1 cup long grain rice, uncooked

2 cups cold water

1/2 tsp salt

3 tbsp butter, unsalted

Directions

1In a medium size pot, set over high heat, bring to a boil 2 cups of cold water. In the meantime, wash the rice.

2When the pot of water has begun to boil, strain the rice through the sieve and rinse rice until water runs clear. Gently tap sieve to drain excess water and then add rice to boiling water and add in salt. Stir rice once and allow to reach a boil again, usually within 10 - 20 seconds and then immediately lower the heat to lowest setting and cover pot with matching lid. Allow rice to simmer for 21 - 22 minutes.
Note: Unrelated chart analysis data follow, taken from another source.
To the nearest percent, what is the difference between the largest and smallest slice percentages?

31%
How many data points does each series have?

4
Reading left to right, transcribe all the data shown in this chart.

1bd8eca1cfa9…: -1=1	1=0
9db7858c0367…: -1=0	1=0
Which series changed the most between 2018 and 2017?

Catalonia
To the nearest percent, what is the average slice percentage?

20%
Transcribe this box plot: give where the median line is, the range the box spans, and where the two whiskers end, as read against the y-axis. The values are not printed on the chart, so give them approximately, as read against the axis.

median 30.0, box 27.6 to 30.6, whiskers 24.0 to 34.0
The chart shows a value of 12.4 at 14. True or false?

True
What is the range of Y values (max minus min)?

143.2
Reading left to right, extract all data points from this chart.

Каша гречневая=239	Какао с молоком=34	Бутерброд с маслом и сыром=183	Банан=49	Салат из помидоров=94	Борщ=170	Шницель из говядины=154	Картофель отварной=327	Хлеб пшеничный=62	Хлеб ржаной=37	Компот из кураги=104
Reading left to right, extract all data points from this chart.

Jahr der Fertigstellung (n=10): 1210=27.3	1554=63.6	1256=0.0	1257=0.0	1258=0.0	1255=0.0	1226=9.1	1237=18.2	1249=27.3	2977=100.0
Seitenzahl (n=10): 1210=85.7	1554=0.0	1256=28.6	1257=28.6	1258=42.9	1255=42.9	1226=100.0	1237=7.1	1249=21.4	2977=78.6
3Test rice for doneness: rice should be firm, not hard to chew, nor soft and mushy. If after 20 minutes of cooking the rice seems firms, remove and continue with the recipe. If, on the other hand, the rice needs a little more cooking, continue cooking it for a few more minutes and check to see if the pot needs a few tablespoons of water, if so, then add in about 2 - 3 tablespoons water. If the rice is ready and there's a bit of water remaining in the bottom of the pot, don't worry about it, because you'll drain the excess water.

4When rice has cooked, drain through colander well. Wipe pot clean with paper towel and then return to a medium - high heat.

5Add in the butter and when melted and bubbly, tap the colander to rid the rice of any excess water then add the rice to the melted butter, stirring gently to coat rice, without breaking rice grains apart.

6There are 2 ways to serve this type of rice; either as a bed of rice or in a mold.

7To make a bed of rice, place the rice in a freestyle ring around the inside edge of the plate and then add the main meal in the centre of the plate and serve.

8As a mold, you can fill a large tea cup, or coffee mug, with the cooked rice, pressing the rice firmly into the cup and then quickly inverting onto the plate and unmolding it carefully so as not to disturb the rice. You can then arrange the main meal on the side of the plate and also pour about 2 - 3 tablespoons of the main meal's sauce over the rice mold before serving.

This is a classy way of serving rice. Don't worry about the inverting and unmoulding of the rice in the cup. If it doesn't work our, simply empty the rice back into the cup and do it again.